### Activity
Please collect every line in the records below that contains the string "dans", treating uppercase and lowercase as different.

### Record extracts
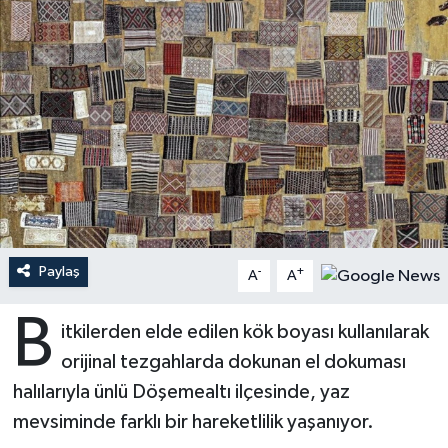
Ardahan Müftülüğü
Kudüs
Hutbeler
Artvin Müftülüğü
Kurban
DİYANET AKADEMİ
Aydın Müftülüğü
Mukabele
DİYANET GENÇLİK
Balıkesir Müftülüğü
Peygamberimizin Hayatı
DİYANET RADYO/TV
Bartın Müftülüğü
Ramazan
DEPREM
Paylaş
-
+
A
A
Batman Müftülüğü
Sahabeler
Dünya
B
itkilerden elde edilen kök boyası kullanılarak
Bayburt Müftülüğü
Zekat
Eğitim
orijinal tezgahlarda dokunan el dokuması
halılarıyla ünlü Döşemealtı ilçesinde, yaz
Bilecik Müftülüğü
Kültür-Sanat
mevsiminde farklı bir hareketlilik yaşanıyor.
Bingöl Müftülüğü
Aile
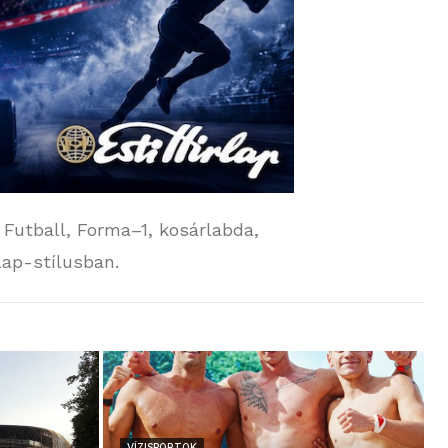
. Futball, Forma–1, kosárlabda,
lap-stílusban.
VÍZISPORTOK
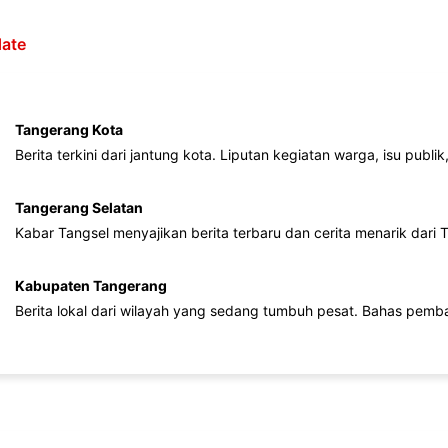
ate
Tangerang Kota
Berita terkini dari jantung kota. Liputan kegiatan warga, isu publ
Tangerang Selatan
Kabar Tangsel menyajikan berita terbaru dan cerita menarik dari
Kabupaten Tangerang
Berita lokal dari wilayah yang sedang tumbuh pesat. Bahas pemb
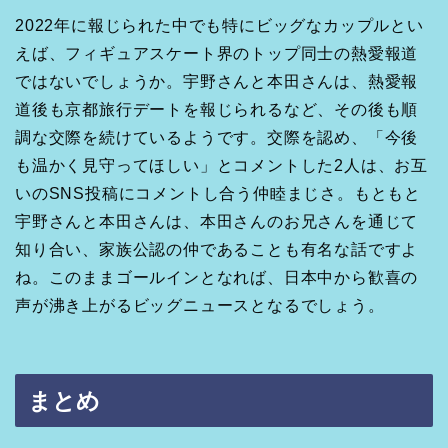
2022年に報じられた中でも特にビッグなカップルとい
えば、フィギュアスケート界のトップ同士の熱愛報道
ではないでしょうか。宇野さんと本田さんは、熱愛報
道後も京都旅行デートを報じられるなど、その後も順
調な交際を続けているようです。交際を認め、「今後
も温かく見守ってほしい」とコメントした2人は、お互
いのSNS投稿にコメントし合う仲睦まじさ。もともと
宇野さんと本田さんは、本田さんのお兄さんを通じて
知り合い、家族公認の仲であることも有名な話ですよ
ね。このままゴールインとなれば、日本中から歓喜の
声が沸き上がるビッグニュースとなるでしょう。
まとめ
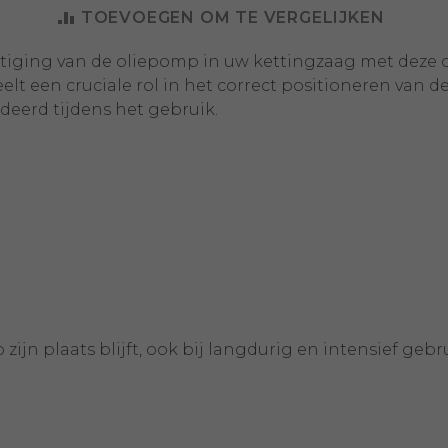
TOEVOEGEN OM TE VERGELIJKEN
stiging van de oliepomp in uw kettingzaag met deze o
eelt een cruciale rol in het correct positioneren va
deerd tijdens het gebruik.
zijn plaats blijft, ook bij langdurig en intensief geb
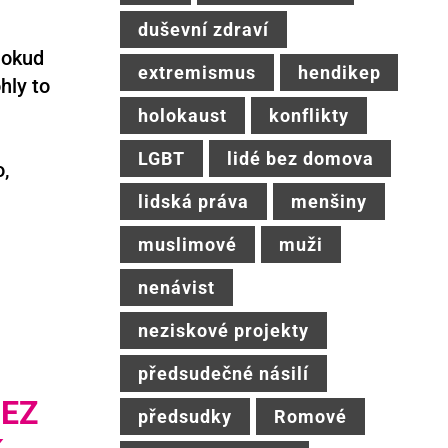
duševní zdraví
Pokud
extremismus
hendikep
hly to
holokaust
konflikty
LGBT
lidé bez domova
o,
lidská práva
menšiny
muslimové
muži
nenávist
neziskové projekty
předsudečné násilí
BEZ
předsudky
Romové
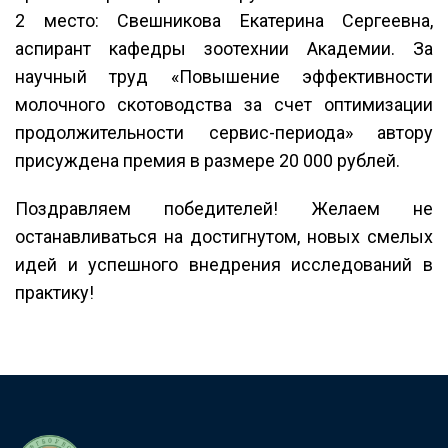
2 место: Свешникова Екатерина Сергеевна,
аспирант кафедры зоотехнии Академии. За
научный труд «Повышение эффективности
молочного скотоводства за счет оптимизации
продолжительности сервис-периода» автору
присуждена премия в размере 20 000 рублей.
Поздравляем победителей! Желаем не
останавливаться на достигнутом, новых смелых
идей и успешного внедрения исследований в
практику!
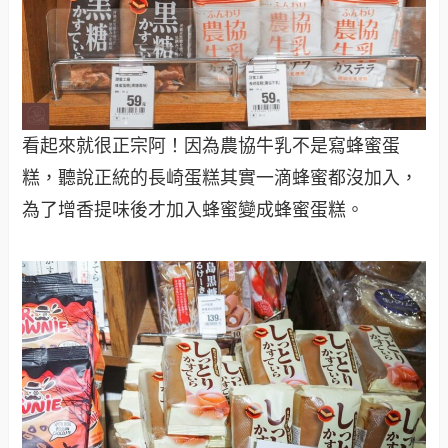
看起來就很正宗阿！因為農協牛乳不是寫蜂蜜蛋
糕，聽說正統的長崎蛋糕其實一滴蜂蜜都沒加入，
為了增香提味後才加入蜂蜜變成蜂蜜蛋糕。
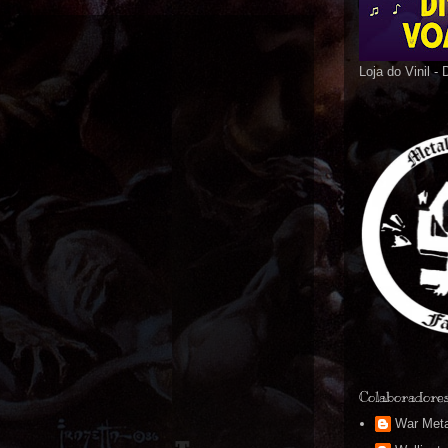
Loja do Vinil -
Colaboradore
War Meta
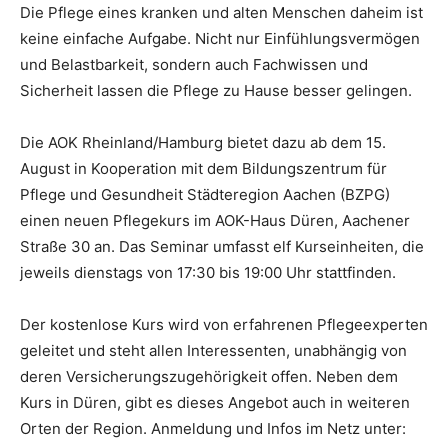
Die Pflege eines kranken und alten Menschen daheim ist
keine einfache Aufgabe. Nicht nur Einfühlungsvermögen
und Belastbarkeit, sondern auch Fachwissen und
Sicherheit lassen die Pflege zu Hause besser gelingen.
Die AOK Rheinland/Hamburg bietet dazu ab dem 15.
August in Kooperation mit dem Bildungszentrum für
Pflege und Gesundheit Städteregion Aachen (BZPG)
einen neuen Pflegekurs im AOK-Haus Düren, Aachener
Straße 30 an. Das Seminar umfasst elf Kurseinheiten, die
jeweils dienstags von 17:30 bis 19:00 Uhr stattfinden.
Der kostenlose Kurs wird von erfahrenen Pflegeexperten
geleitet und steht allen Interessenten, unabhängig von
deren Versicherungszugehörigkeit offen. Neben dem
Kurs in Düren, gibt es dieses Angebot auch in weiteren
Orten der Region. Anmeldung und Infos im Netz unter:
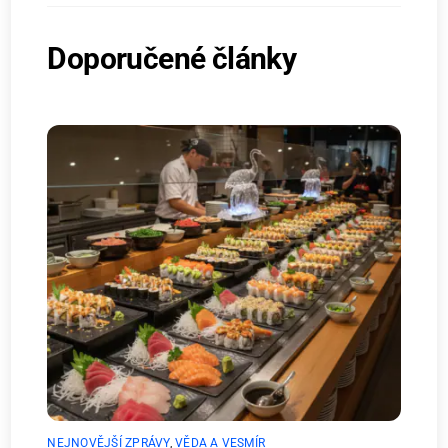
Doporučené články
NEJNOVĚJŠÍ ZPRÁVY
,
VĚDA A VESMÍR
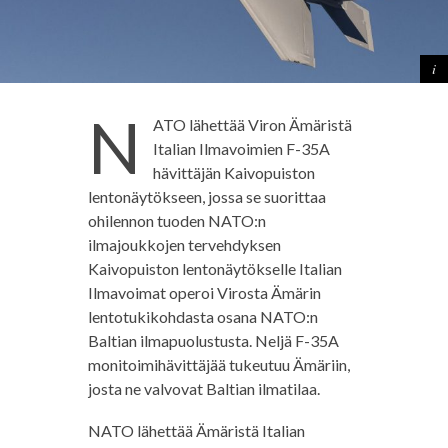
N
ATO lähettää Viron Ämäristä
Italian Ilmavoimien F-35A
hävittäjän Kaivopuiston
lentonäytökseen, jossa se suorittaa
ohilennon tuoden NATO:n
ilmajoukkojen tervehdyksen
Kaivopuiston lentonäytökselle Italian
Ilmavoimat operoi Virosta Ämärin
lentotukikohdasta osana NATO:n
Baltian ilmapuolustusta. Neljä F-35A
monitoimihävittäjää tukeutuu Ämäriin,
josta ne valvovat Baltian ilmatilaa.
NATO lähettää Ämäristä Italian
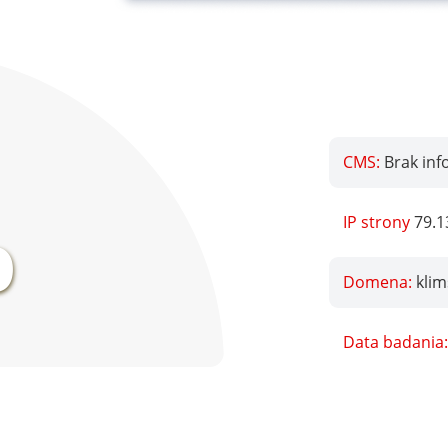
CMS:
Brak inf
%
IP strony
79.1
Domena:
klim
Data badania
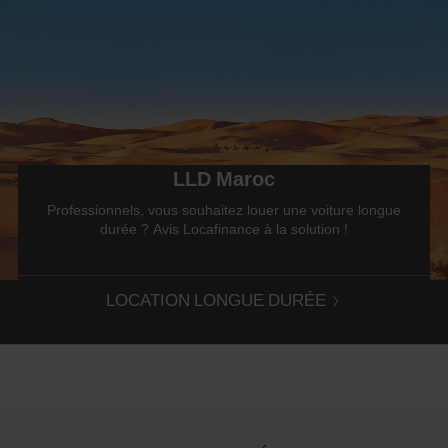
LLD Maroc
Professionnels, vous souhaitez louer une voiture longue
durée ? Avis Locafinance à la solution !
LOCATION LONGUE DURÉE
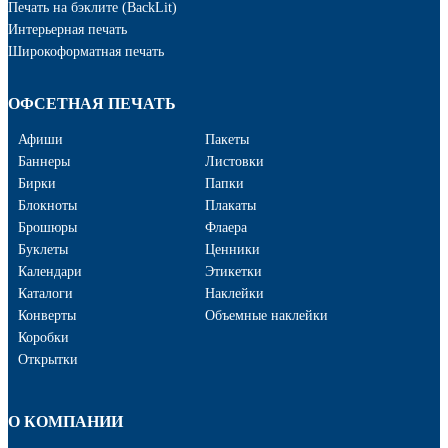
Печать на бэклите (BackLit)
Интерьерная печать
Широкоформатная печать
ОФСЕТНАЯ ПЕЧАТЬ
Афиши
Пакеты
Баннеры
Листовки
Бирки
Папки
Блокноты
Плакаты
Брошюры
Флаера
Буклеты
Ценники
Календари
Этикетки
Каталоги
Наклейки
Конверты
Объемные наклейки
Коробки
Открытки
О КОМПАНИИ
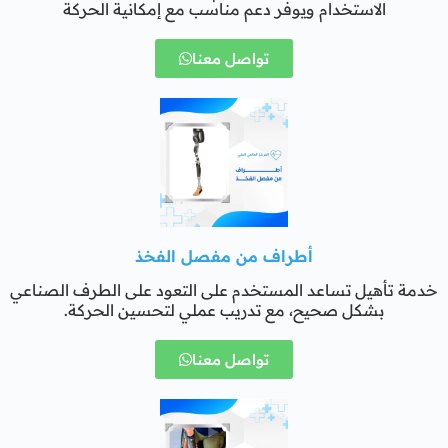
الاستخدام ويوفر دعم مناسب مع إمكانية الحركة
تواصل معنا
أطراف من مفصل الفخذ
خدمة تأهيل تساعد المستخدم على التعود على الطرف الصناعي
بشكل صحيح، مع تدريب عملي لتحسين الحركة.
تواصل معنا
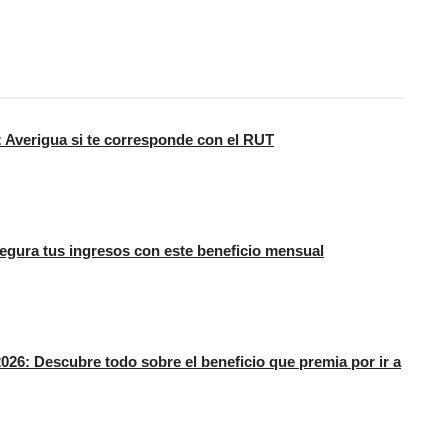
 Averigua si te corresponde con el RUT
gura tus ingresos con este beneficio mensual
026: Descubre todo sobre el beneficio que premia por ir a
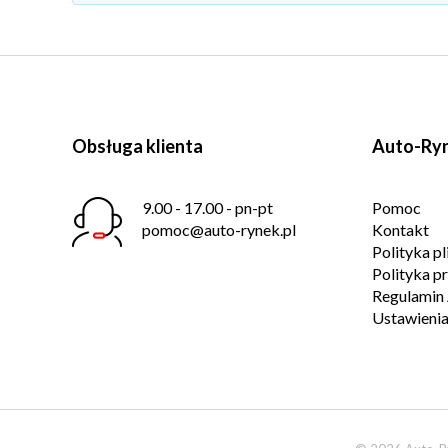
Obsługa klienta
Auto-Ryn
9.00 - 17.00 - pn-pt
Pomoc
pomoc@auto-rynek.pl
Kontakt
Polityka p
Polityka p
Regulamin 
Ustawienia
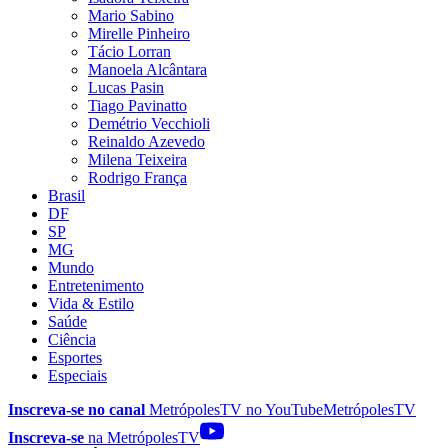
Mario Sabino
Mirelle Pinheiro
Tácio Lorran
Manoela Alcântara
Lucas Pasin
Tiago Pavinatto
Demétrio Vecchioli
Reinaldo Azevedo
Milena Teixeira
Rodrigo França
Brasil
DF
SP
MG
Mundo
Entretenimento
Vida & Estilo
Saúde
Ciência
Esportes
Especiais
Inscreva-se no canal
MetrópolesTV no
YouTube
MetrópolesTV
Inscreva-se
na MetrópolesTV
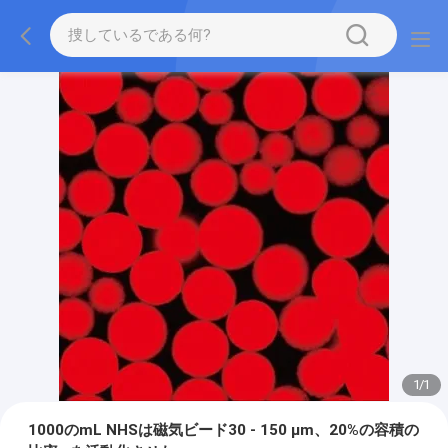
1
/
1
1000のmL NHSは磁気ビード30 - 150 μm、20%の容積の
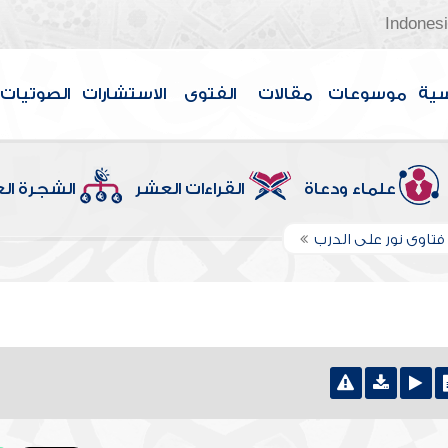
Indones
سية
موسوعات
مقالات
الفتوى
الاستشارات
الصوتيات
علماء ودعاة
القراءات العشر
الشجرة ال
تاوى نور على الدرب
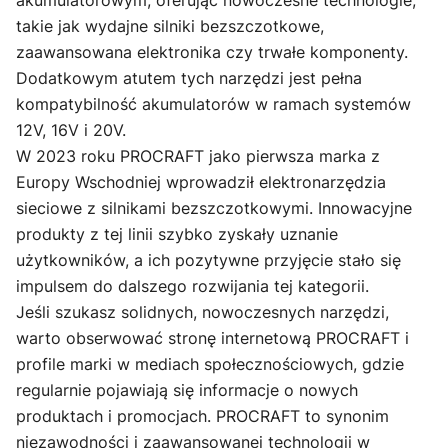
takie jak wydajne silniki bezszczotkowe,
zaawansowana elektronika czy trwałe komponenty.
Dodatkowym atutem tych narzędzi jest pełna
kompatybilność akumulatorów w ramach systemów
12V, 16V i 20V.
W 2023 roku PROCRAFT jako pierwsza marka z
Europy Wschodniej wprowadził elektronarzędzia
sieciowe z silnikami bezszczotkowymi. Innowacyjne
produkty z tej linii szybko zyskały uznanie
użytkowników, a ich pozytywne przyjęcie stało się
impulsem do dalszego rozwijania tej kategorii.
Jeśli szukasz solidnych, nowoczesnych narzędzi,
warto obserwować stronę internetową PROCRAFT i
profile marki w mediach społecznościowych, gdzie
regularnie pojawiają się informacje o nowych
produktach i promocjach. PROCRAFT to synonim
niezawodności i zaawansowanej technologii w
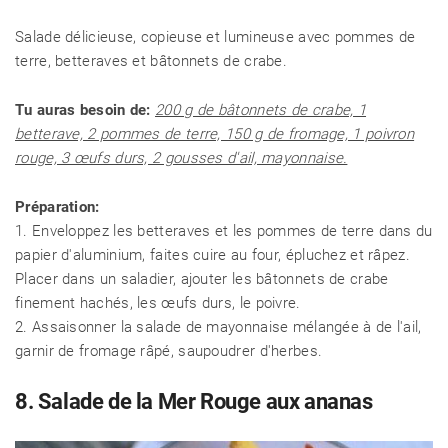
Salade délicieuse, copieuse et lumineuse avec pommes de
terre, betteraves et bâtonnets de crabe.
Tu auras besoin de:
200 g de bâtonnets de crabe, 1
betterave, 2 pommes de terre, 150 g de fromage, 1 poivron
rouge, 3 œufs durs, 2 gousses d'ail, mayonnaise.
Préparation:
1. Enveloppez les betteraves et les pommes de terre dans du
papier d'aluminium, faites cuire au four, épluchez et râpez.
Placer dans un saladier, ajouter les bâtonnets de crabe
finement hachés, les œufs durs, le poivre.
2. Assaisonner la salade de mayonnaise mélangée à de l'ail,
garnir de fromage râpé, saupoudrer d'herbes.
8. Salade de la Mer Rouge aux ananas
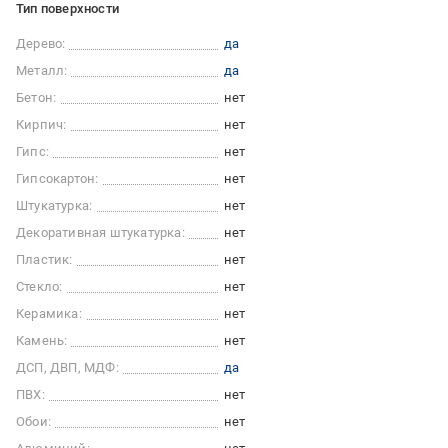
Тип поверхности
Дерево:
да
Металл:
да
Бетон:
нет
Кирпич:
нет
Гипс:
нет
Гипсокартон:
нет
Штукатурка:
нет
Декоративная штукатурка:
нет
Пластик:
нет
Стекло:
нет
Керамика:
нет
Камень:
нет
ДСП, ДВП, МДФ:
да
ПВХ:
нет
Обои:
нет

### Problem solution
1. Enveloppez les betteraves et les pommes de terre dans du
Placer dans un saladier, ajouter les bâtonnets de crabe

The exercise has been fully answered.